That is what everything with my Middles feels like.
Today I took Middles to our endocrinologist. They drew 6 vials of blood to run a full diabetes panel. They also had him do a glucose tolerance test and checked his A1C. It will be a week before I know all the blood work results.
According to Middles A1C of 4.3 and his glucose tolerance test (109 fasting start, 170 at 1 hour mark, 130 at 2 hour mark) he does not have diabetes.
However – with the half dozen blood sugar results that were 200+ postprandial (that’s 2 hours after a meal) in the 72 hours prior to visit; combined with frequent urination, increased thirst, stomach aches, chest pain, headaches, leg soreness (not associated with physical activity), positive results for all the antibodies associated with Type 1 and the fact that his 2 siblings already have Type 1 – the Endo believes diabetes is coming. It may be a month, a year, ten years – etc. but it is coming.
My hope – to get Middles into a study (there is one in the San Francisco area) that focuses on slowing if not stopping diabetes in people that are at high risk. Maybe I can divert the train.
As for right now – his numbers today and most of yesterday were all within normal range. Even after eating a personal pan pizza from Pizza Hut (they are addictive and should come with a surgeon generals warning) his blood sugar never went above 142 (we were running late for soccer and they all begged me – don’t judge).
The Endo instructed me to continue to check his blood sugar 2 hours after meals and get a fasting blood sugar each morning. It made me sad to see him “excited” to have his own meter complete with a new style of lancing device Delica – which I tried and am pleased to say it is way less painful than the older model.

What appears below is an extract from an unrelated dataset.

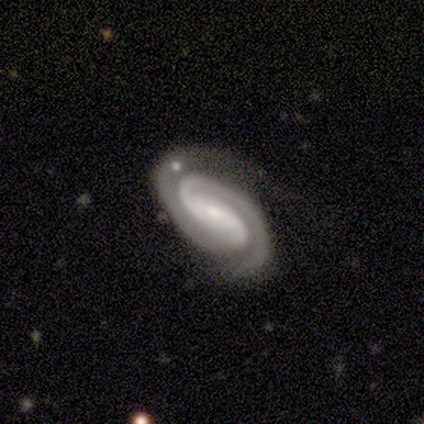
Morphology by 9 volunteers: This appears to be a featured or disk galaxy (100%) with no bar (78%), 2 (100%) tight (89%) spiral arms (100%) and a small central bulge (67%). Merging: none (56%).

I will continue to discourage High Glycemic Index foods high glycemic index foods (sorry no cupcake for you). Again – I want to say that I am normally a “let them eat cake” kinda Dmom but I want to reduce the chances of blood sugar spikes allowing his pancreas to keep plugging along – no need to add stress to an organ that is clearly having a hard time keeping up. The improved diet will likely improve the D control my other two have as well. I have always believed and advocated that people with type 1 diabetes can eat everything people without diabetes can eat BUT that doesn’t mean any of us should be eating some of the crud we put in our bodies (stay the heck away form my Reese’s – they have protein in them).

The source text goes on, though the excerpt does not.